The modeling approach used in this study represents a useful technique for assessing the contribution of dermal and inhalation exposures to the systemic levels of chemicals. One of the primary applications of this work could be to improve the understanding of exposure processes by quantifying the relationship between external exposure measurements and biomarkers of internal dose. For example, a series of air and dermal exposure measurements may be collected from a sample of individuals from groups stratified by fixed factors such as location relative to the source of exposure. One could, for example, introduce an intervention (e.g., respirators) and use the PBTK model to quantify the efficacy of the intervention for reducing systemic levels of the toxicant. This approach would be useful for protecting the health of individuals. For example, if the concentration of the exposure biomarker (i.e., blood and/or breath concentration) is driven primarily by the dermal route in a given group, there would be little advantage in additional respiratory protection. This approach may be used in both occupational and environmental risk assessment applications. However, additional modeling and experimental studies are required before generalization of this model to confirm scenarios/dose metrics beyond the limitations of the current study.

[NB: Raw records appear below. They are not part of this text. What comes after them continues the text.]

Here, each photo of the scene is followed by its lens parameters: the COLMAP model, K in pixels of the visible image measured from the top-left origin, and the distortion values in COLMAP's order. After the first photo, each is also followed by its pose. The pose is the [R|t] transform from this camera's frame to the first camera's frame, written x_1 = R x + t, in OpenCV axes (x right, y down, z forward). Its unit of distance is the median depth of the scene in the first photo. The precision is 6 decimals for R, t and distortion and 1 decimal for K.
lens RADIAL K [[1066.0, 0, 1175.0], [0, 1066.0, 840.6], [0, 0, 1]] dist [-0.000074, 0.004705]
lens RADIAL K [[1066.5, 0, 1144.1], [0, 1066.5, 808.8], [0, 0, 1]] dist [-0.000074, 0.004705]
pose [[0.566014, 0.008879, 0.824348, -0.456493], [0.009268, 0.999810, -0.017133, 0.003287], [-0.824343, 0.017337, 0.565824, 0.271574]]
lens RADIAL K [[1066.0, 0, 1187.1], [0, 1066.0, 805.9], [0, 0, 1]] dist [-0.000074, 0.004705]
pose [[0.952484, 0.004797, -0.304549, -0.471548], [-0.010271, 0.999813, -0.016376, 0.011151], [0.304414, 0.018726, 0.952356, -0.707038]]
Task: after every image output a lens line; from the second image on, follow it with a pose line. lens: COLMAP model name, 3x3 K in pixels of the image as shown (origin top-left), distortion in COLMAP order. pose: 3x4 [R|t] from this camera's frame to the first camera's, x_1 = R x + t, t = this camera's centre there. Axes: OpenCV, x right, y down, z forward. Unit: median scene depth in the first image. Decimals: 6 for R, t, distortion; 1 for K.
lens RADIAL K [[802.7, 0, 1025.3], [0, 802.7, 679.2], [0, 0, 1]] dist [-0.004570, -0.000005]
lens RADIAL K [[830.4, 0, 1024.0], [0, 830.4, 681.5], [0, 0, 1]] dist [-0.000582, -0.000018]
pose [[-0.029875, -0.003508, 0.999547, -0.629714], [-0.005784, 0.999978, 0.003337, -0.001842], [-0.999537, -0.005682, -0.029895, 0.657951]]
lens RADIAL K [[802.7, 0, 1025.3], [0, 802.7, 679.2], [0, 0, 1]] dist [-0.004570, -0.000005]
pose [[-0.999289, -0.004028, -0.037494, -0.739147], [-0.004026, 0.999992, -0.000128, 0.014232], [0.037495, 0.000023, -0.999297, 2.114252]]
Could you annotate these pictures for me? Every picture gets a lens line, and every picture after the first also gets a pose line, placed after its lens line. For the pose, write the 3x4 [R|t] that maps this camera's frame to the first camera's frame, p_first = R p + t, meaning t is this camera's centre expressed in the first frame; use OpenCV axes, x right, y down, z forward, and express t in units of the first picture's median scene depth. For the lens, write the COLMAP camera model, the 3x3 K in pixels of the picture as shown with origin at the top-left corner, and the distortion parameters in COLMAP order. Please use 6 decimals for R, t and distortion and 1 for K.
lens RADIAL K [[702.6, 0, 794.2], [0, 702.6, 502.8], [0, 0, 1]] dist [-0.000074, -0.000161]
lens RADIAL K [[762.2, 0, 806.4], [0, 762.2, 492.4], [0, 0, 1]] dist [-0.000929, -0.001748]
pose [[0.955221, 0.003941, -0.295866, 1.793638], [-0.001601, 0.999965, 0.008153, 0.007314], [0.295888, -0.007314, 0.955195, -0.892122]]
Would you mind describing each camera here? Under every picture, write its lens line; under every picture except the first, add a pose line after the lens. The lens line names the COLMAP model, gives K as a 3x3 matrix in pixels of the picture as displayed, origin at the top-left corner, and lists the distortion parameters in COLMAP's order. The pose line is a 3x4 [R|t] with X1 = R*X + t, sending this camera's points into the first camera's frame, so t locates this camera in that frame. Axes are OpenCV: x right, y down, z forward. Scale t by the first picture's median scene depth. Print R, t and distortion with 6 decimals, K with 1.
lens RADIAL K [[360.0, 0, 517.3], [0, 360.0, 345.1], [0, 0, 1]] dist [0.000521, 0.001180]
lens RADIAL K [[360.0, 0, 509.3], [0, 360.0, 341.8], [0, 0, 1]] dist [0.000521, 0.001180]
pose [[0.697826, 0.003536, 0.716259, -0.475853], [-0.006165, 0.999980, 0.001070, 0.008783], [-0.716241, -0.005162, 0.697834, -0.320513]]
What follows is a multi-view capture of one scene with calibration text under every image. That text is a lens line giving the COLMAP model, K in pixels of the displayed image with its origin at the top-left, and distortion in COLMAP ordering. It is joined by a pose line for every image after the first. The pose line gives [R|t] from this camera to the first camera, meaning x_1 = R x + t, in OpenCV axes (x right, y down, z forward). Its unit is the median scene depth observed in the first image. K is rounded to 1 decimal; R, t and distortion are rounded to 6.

In conclusion, we used the PBTK model to quantify the contribution of dermal exposures to the systemic levels of naphthalene. We estimated a permeability coefficient that was 7-fold lower than estimates for rat skin made in vitro. Our approach used a combination of exposure assessment, biological monitoring, and toxicokinetic modeling tools to integrate external exposure and biomarker data into a single description of the toxicokinetic behavior of naphthalene. The PBTK model incorporated exposures from both dermal and inhalation routes and required estimation of fewer parameters than previously published PBTK models of naphthalene. This PBTK model, which included two major exposure routes relevant to occupational and environmental exposure scenarios, may be used for integrating animal and human observational studies into an improved understanding of human health risks for JP-8. A wide range of permeability coefficient values was noted in the individuals in this research and further study of the sources of inter- and intraindividual variation in these processes appears necessary.